The FTC staff letter highlighted “only a few of the multiple thorny issues that the DSSRC’s Guidance on IDSs simply fails to address.” 

One such issue is the DSSRC’s allowance for companies to make earnings projections based on limited data such as “some indication” of participant expenses or “an estimate of mandatory costs.” 

According to the FTC staff, this practice does not align with the legal requirement that earnings claims are to be based on a solid, reasonable foundation at the time they are made.

This correspondence underscored the FTC Bureau of Consumer Protection staff’s broader initiative to ensure that MLM companies engage in transparent and honest marketing practices. 

The staff’s critique of the DSSRC’s focus on “mandatory” costs rather than the full scope of expenses faced by participants suggests a concern for potentially misleading earnings claims. The letter expressed apprehension that the guidance could inadvertently facilitate deceptive practices, potentially misleading individuals regarding the financial outcomes of direct selling participation.

Peter Marinello, vice president of the DSSRC, BBB National Programs, tells SSN, “DSSRC acknowledges the importance of ensuring compliance with federal law and maintaining consistency with FTC regulations within the direct selling industry. The DSSRC is committed to upholding the highest standards of transparency and consumer protection.

“While we are disappointed with the Commission’s assessment of the Guidance which aligns with the foundational principles of advertising law established by the FTC, we appreciate the FTC staff’s commitment to consumer protection and value their input in this matter,” Marinello continued. 

“DSSRC remains dedicated to promoting integrity and accountability within the direct selling industry. As part of our ongoing efforts to enhance industry standards, we welcome continued dialogue and collaboration with regulatory authorities to ensure compliance and foster consumer trust.”

Regulatory Stance Undeterred by Neora Ruling

Notably, the arguments presented by the FTC staff in both letters echoed positions that were scrutinized and ultimately rejected in the Commission’s case against direct seller Neora. This trial, a landmark legal confrontation within the direct selling channel, critically examined the FTC’s interpretation of what constitutes an illegal pyramid scheme and the requirements for substantiating earnings claims. 

The court’s decision in the Neora case challenged the FTC’s revised approach to evaluating practices of direct selling companies, specifically questioning the agency’s shift away from traditional criteria including the “primary source” test and leaning towards a more qualitative assessment of a company’s compensation structure as well as its emphasis on recruitment over product sales. 
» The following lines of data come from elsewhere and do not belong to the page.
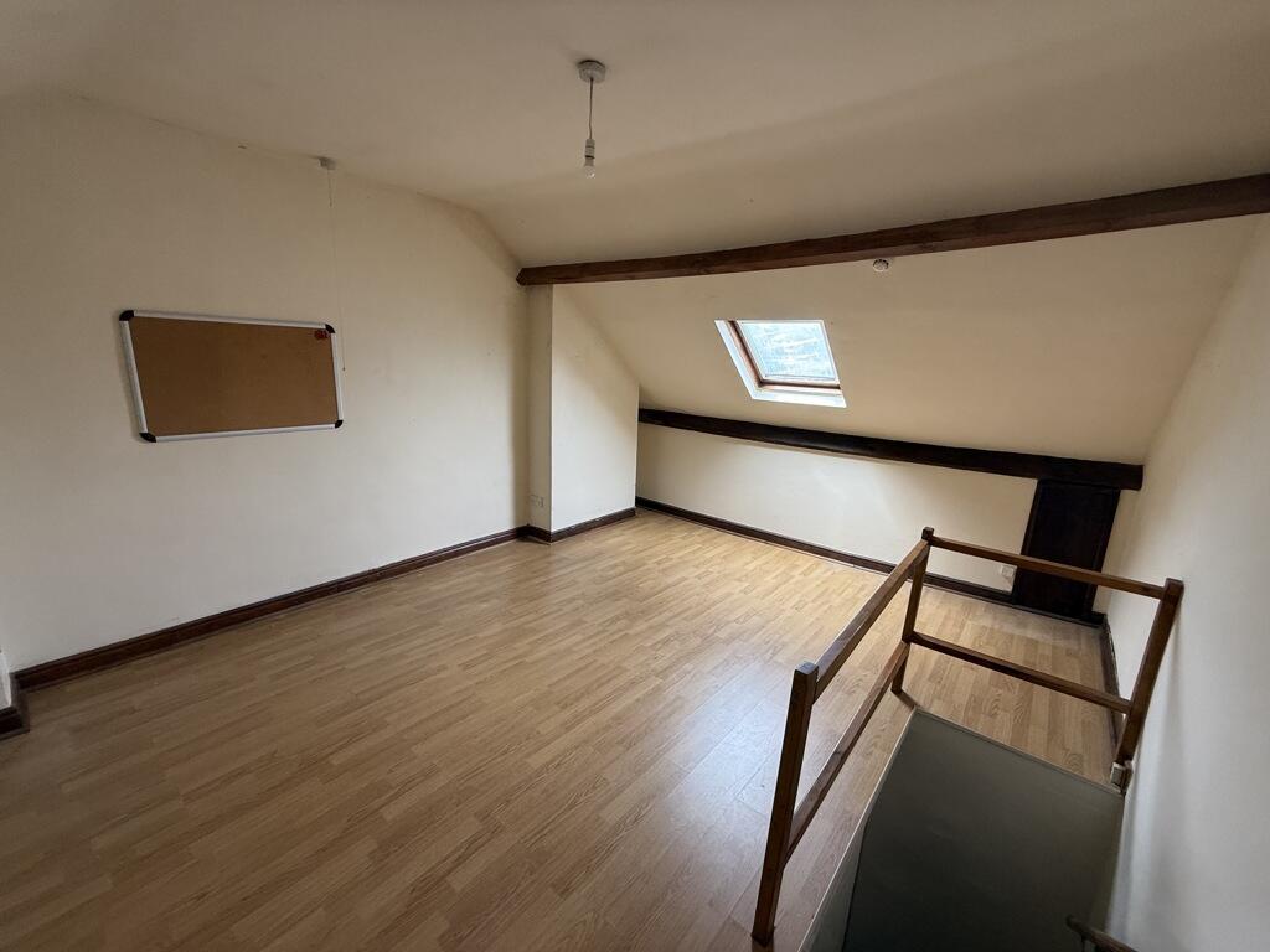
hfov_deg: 102.1
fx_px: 514
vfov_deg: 85.7
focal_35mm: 14
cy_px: 476
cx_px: 635
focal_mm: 2.22
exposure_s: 1/99
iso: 160
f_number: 2.2
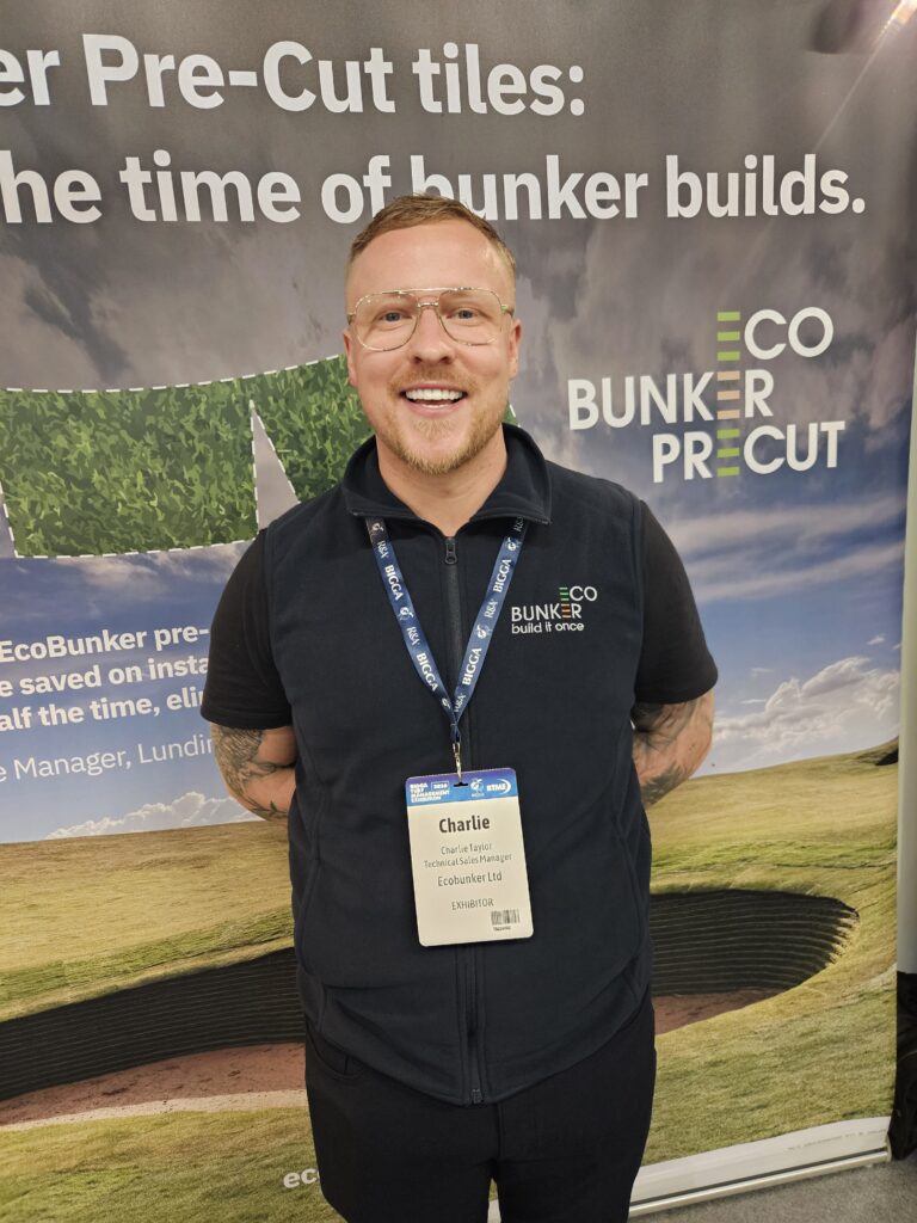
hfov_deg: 58.9
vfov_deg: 73.9
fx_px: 812
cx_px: 458
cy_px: 612
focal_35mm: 23
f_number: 1.8
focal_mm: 5.4
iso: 640
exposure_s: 1/50
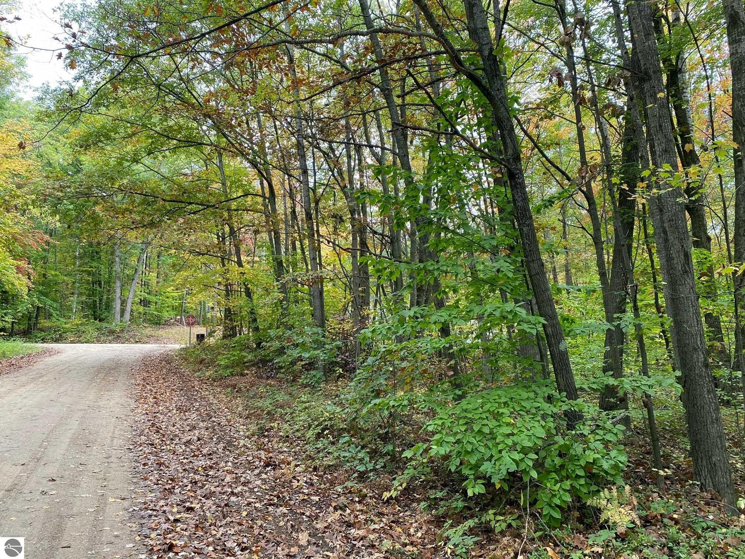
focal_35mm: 26
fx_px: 560
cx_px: 372
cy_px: 280
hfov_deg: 67.3
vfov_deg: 53.1
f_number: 1.8
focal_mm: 4.25
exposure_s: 1/121
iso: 64
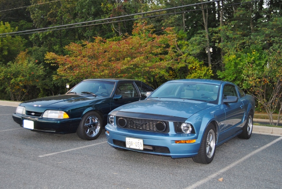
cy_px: 94
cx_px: 141
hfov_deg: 46.4
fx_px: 329
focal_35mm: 42
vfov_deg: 32.0
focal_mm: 28
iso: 200
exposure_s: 1/60
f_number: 4.2
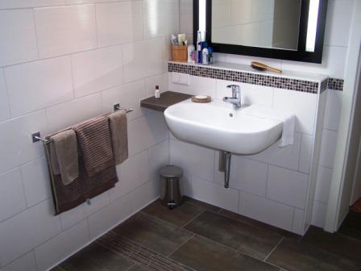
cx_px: 180
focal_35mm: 38
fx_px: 396
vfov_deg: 37.7
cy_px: 136
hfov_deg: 49.0
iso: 80
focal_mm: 6.3
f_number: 2.8
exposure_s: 1/60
Despite this judicial rebuff, the FTC staff’s recent letters to the DSA and DSSRC indicated a steadfast commitment to these contested views, underscoring an ongoing effort to refine and assert these standards within the industry. This persistence highlights a significant tension between regulatory intentions and judicial interpretations, suggesting a complex landscape for future legal and regulatory actions within the sector.